EXERCISE: Reproduce, without alteration, every line of the data; exclude the images.
Content starts
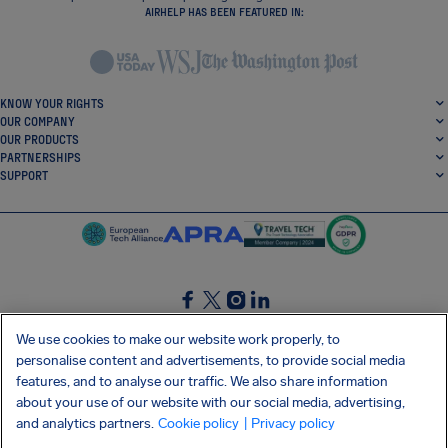
AIRHELP HAS BEEN FEATURED IN:
KNOW YOUR RIGHTS
OUR COMPANY
OUR PRODUCTS
PARTNERSHIPS
SUPPORT
SocialFacebook
SocialTwitter
SocialInstagram
SocialLinkedin
We use cookies to make our website work properly, to
personalise content and advertisements, to provide social media
GET OUR FREE APP
features, and to analyse our traffic. We also share information
about your use of our website with our social media, advertising,
and analytics partners.
Cookie policy
| Privacy policy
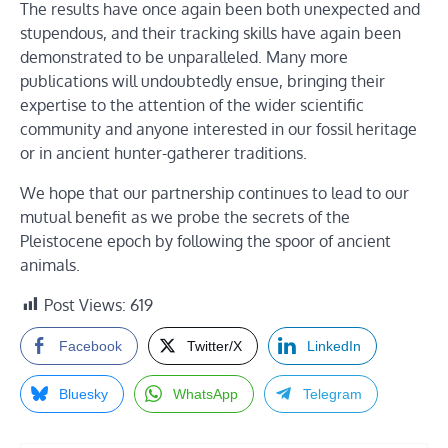
The results have once again been both unexpected and
stupendous, and their tracking skills have again been
demonstrated to be unparalleled. Many more
publications will undoubtedly ensue, bringing their
expertise to the attention of the wider scientific
community and anyone interested in our fossil heritage
or in ancient hunter-gatherer traditions.
We hope that our partnership continues to lead to our
mutual benefit as we probe the secrets of the
Pleistocene epoch by following the spoor of ancient
animals.
Post Views:
619
Facebook
Twitter/X
LinkedIn
Bluesky
WhatsApp
Telegram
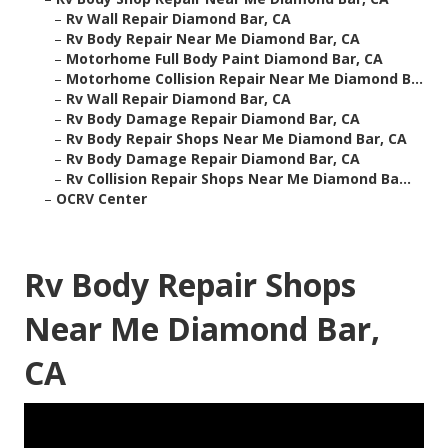
–
Rv Wall Repair Diamond Bar, CA
–
Rv Body Repair Near Me Diamond Bar, CA
–
Motorhome Full Body Paint Diamond Bar, CA
–
Motorhome Collision Repair Near Me Diamond B...
–
Rv Wall Repair Diamond Bar, CA
–
Rv Body Damage Repair Diamond Bar, CA
–
Rv Body Repair Shops Near Me Diamond Bar, CA
–
Rv Body Damage Repair Diamond Bar, CA
–
Rv Collision Repair Shops Near Me Diamond Ba...
–
OCRV Center
Rv Body Repair Shops
Near Me Diamond Bar,
CA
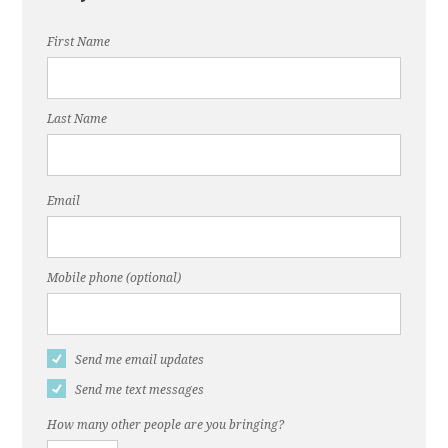
First Name
Last Name
Email
Mobile phone (optional)
Send me email updates
Send me text messages
How many other people are you bringing?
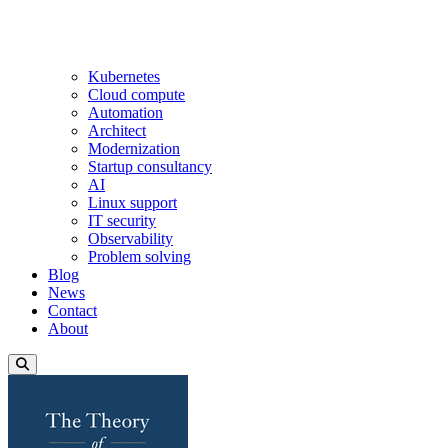
Kubernetes
Cloud compute
Automation
Architect
Modernization
Startup consultancy
AI
Linux support
IT security
Observability
Problem solving
Blog
News
Contact
About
Content ends
SOLVED PROBLEM:
AIRHELP HAS BEEN FEATURED IN:
KNOW YOUR RIGHTS
OUR COMPANY
OUR PRODUCTS
PARTNERSHIPS
SUPPORT
SocialFacebook
SocialTwitter
SocialInstagram
SocialLinkedin
We use cookies to make our website work properly, to
personalise content and advertisements, to provide social media
GET OUR FREE APP
features, and to analyse our traffic. We also share information
about your use of our website with our social media, advertising,
and analytics partners.
Cookie policy
| Privacy policy
The results have once again been both unexpected and
stupendous, and their tracking skills have again been
demonstrated to be unparalleled. Many more
publications will undoubtedly ensue, bringing their
expertise to the attention of the wider scientific
community and anyone interested in our fossil heritage
or in ancient hunter-gatherer traditions.
We hope that our partnership continues to lead to our
mutual benefit as we probe the secrets of the
Pleistocene epoch by following the spoor of ancient
animals.
Post Views:
619
Facebook
Twitter/X
LinkedIn
Bluesky
WhatsApp
Telegram
–
Rv Wall Repair Diamond Bar, CA
–
Rv Body Repair Near Me Diamond Bar, CA
–
Motorhome Full Body Paint Diamond Bar, CA
–
Motorhome Collision Repair Near Me Diamond B...
–
Rv Wall Repair Diamond Bar, CA
–
Rv Body Damage Repair Diamond Bar, CA
–
Rv Body Repair Shops Near Me Diamond Bar, CA
–
Rv Body Damage Repair Diamond Bar, CA
–
Rv Collision Repair Shops Near Me Diamond Ba...
–
OCRV Center
Rv Body Repair Shops
Near Me Diamond Bar,
CA
First Name
Last Name
Email
Mobile phone (optional)
Send me email updates
Send me text messages
How many other people are you bringing?
Kubernetes
Cloud compute
Automation
Architect
Modernization
Startup consultancy
AI
Linux support
IT security
Observability
Problem solving
Blog
News
Contact
About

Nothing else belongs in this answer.